Isolating and unsettling lockdown is extra hard for care leavers

Care leavers have been hit hard by the coronavirus outbreak. 

Not only are they starting adult life without the support network that many of us take for granted, they face a ‘business as usual’ where loneliness is the norm and insecurity is heightened by precarious financial and living arrangements. The current crisis, which has turned so many lives upside down, has brought many of their crucial support structures, work, study and social lives to a grinding halt.

Local  authorities are under particularly pressure during the current crisis. The government rushed through The Coronavirus Act 2020, which was designed to alleviate some pressure, but was greeted with alarm by service users and those who support them. By providing access to a number of ‘Easements’ government aims to enable local authorities to “streamline present assessment and prioritise care so that the most urgent and acute needs are met”.

Some care leavers are fortunate that their rights are untouched by the Easements.

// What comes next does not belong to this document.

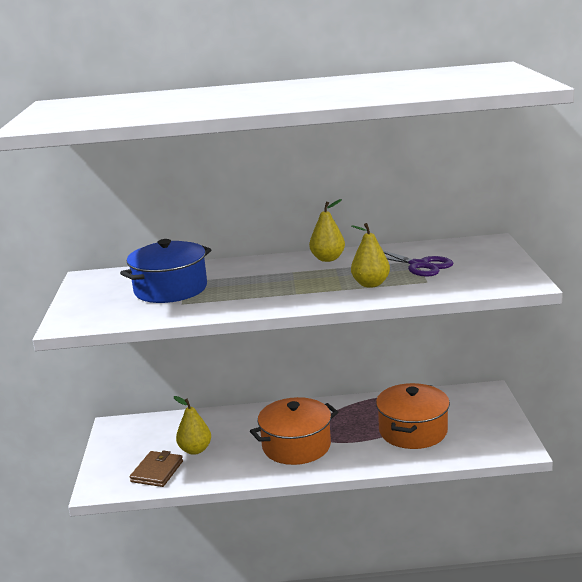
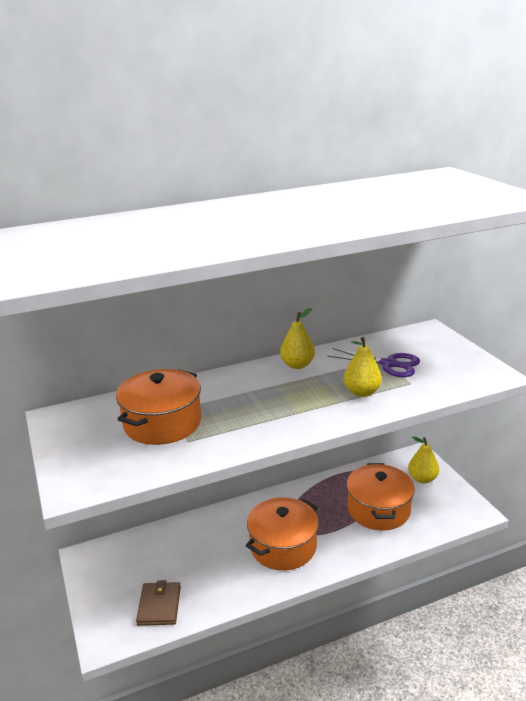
camera: 20 degrees left, 5 degrees up
(170, 289) = (162, 423): blue pot -> orange pot
(195, 450) = (186, 570): yellow pear -> yellow pear (422, 479)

Local authorities still have certain duties towards under 18 year olds, and failing to provide them would be unlawful. They have a duty to:

  • Keep in touch, or to re-establish contact if it has been lost
  • Provide each care leaver with a personal adviser
  • Assess the need for advice, assistance and support and prepare and manage a Pathway Plan for them
  • Until it’s unnecessary, provide and maintain them in suitable accommodation, which could be the continuation of foster care

Indeed, government guidance to local authorities leaves certain points regarding child-centred, risk based assessments to their discretion. Additionally, the Department for Education’s Children’s Social Care Guidance encourages the use of a proportion of the £1.6bn coronavirus emergency funding “to provide discretionary payments to care leavers to cover items such as food, utilities and rent”. This may go some way to creating a financial safety net to care leavers who may be financially vulnerable and at risk of increased levels of anxiety and isolation during this period.

Unfortunately, care leavers who have turned 18 do not share this protection. Human rights solicitor, Sophie Wells, points out that under the Easements, local authorities are no longer obliged to assess the care and support needs of care leavers after they turn 18.

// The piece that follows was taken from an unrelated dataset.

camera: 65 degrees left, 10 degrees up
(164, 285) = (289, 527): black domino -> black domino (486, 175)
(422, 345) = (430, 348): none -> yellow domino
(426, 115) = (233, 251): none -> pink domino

Further, the Easements mean that care leavers would not be able to benefit from the ‘safety net’ provided by the Children Act 1989. This specifically requires local authorities to provide services until taking steps to determine, through assessment, that its care and support were no longer needed by the care leaver, or that the care leaver had become ineligible for its services.

Wells comments: “The removal of this safety net is very concerning. That said, there may be some steps that can be taken to avoid this potential cliff edge”. She suggests that the Human Rights Act (although notoriously difficult) may be one basis for recourse, or public law, on the grounds of fairness and rationality.

On the ground, care leavers are being supported virtually, pastorally and practically. Yoni Ejo, a practice manager in Lancashire said: “Many are living alone and personal advisers report time and time again how mature and considerate our young people have been in their adherence to keeping themselves and others safe.

“This time has really built relationships which will definitely remain for years to come,” she added.

North Yorkshire’s leaving care team has worked hard to keep in touch with care leavers. Facebook pages have been a source of support and advice, maintained by members of the leaving care team who are former care leavers themselves. They have also provided than 300 care leavers with parcels funded by locality budgets including vouchers, sweet treats, toiletries and gloves. Amazon has also helped out, through its Small Acts of Kindness programme. It donated headphones and speakers, designed to help care leavers through lockdown.

Cllr Janet Sanderson, Executive Member for Children’s Services, said: “We always take an active role in the wellbeing of young people who have left our care, so at this difficult time we wanted to do a little bit extra to let them know that we are thinking of them.”

London-based theatre company The Big House is continuing its work with care leavers throughout the pandemic. Its mission is to unleash the potential of care leavers, supporting 16-25 year olds with a combination of drama, skills development, mentoring and counselling to help them develop the skills and resilience they need to lead fulfilling, independent lives. It has announced that it is working on a socially distanced production, The Ballad of Corona V that will open in October with a maximum of six audience members per show.

Billed as a "darkly comic response to the Covid-19 crisis", writer David Watson sees this project as “an early opportunity to take stock. Much like the young people who’ll inform it, we envisage it will be immediate, funny, angry and, hopefully, hopeful."

The production’s director, Maggie Norris added: “Never have the voices of our young people been so critical, yet they are hugely at risk of not being heard.

"We will be addressing the harsh reality of what has happened in this pandemic to some of the city’s most marginalised young people."

This is a group of young people who face extraordinary challenges, and the current crisis has added to their problems. When care leavers are asked who gives them emotional support, just under half of them say it is their leaving care worker (second only to friends). These workers carry out a crucial role and often feel overwhelmed and privileged - often in the same day. The least we can do is to offer our support and try to make sure they have the support they need too.